Given the regular use of immediate-release opioids for dental pain management, as well as documented opioid misuse among dental patients, the dental visit may provide a viable point of intervention to screen, identify, and educate patients regarding the risks associated with prescription opioid misuse and diversion. The aims of this statewide survey of dental practitioners were to assess (a) awareness of the scope of prescription opioid misuse and diversion; (b) current opioid prescribing practices; (c) use of and opinions regarding risk mitigation strategies; and (d) use and perceived utility of drug monitoring programs.
This cross-sectional study surveyed dentists (N = 87) participating in statewide professional and alumni organizations. Dentists were invited via e-mail and listserv announcement to participate in a one-time, online, 59-item, self-administered survey.
A majority of respondents reported prescribing opioids (n = 66; 75.8%). A minority of respondents (n = 38; 44%) reported regularly screening for current prescription drug abuse. Dentists reported low rates of requesting prior medical records (n = 5; 5.8%). Only 38% (n = 33) of respondents had ever accessed a prescription drug monitoring program (PDMP), and only 4 (4.7%) consistently used a PDMP. Dentists reporting prior training in drug diversion were significantly more likely to have accessed their PDMP, P < .01. Interest in continuing education regarding assessment of prescription drug abuse/diversion and use of drug monitoring programs was high.
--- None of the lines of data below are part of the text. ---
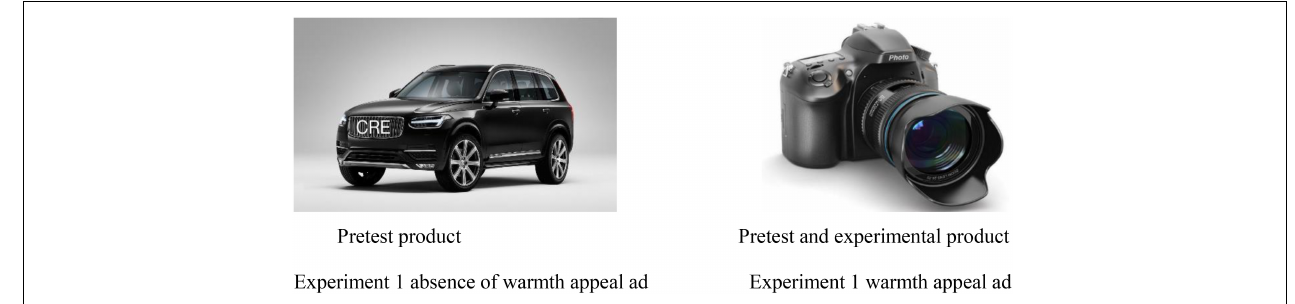
FIGURE 2 | Pictures of the experimental materials in Experiments 1 and 2. Reproduced with permission from carsales and Saint-Louis Studio (image sources, car: https://www.carsales.com.au/volvo/xc90/price/2019/; camera: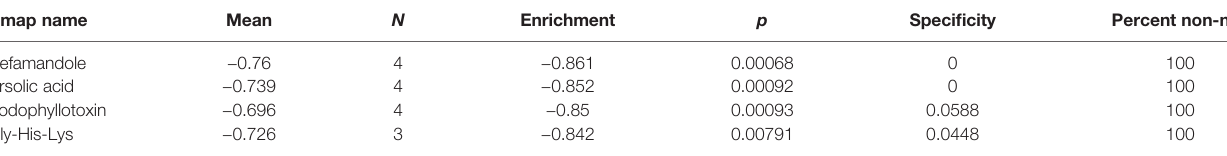
TABLE 4 | Ten hub genes were used to predict potential drugs for the treatment of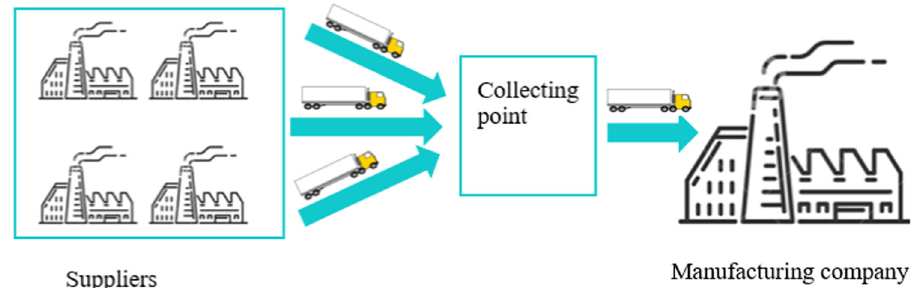
Figure 3: Transport to the collecting point. Own source.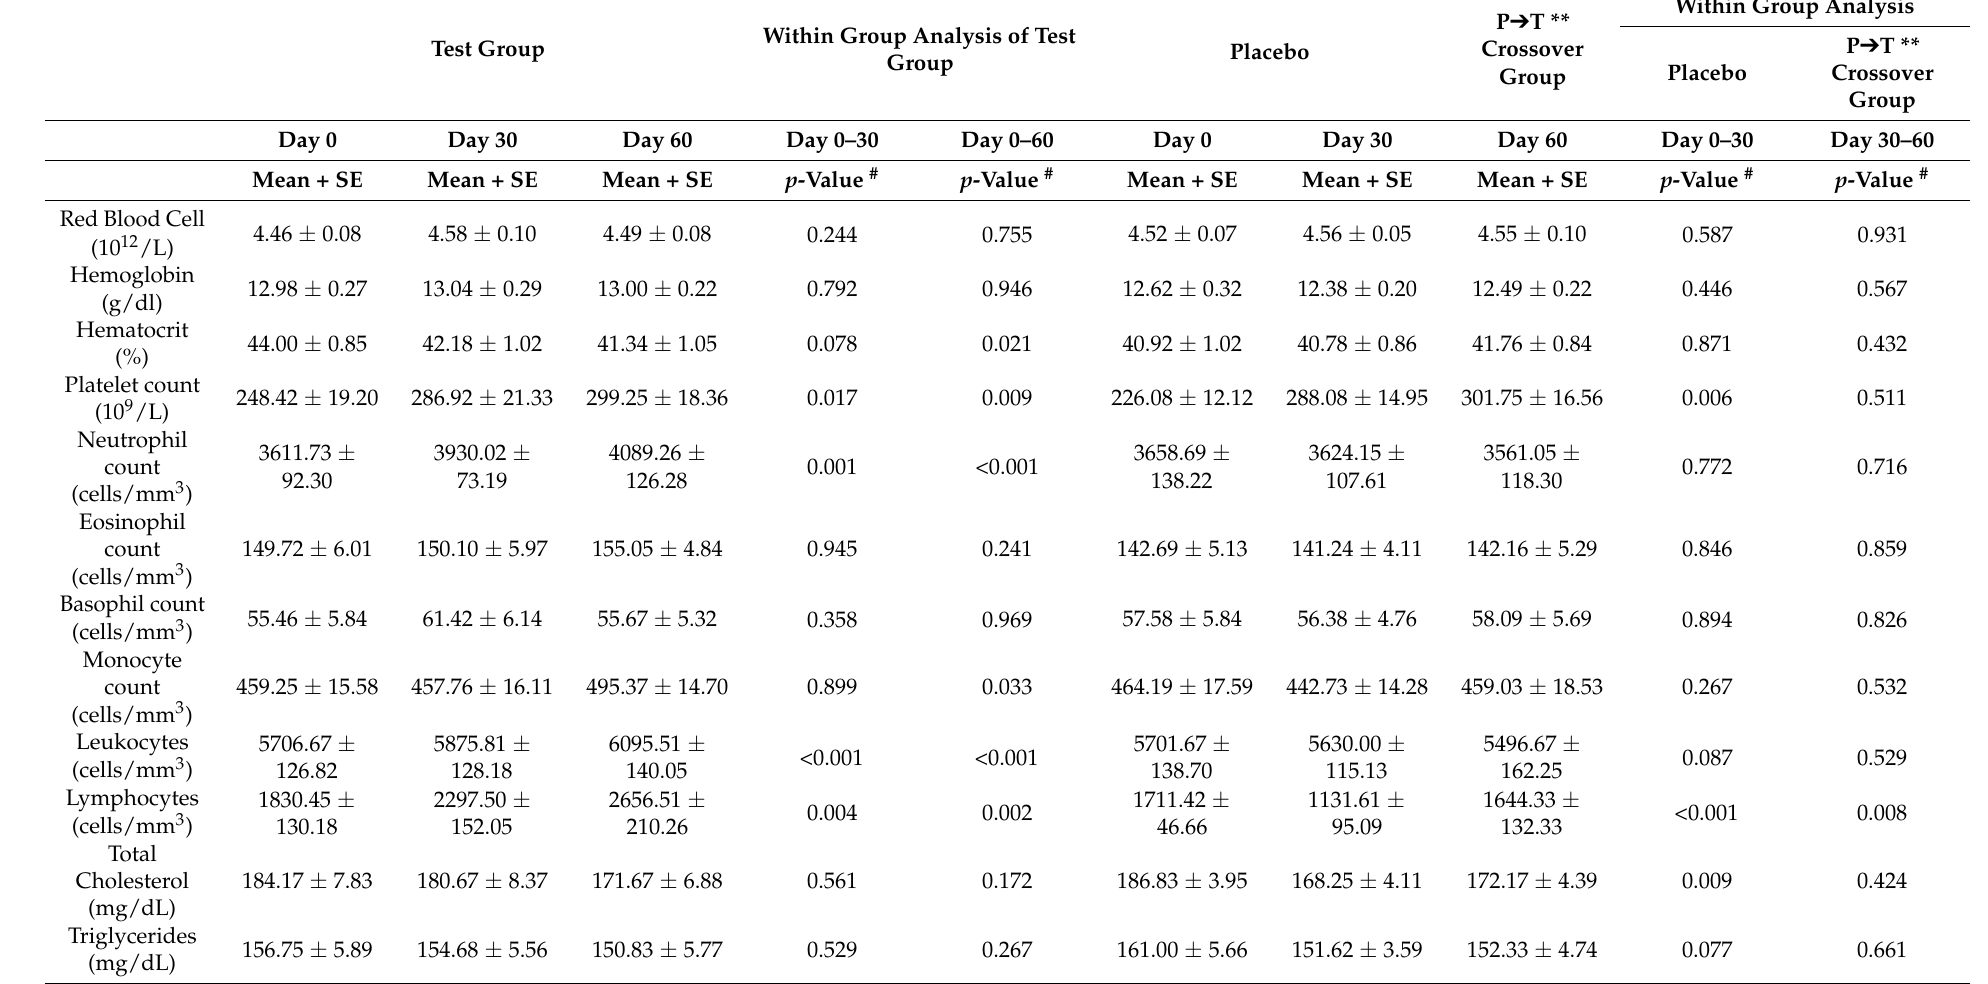
Table 4. Comparison of biochemical and safety parameters in plasma samples of test and placebo group at day 0, 30 and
Although most dentists received training related to prescribing opioids, findings identified a gap in existing dental training in the assessment/identification of prescription opioid misuse and diversion. Findings also identified gaps in the implementation of recommended risk mitigation strategies, including screening for prescription drug abuse, consistent provision of patient education, and use of a PDMP prior to prescribing opioids.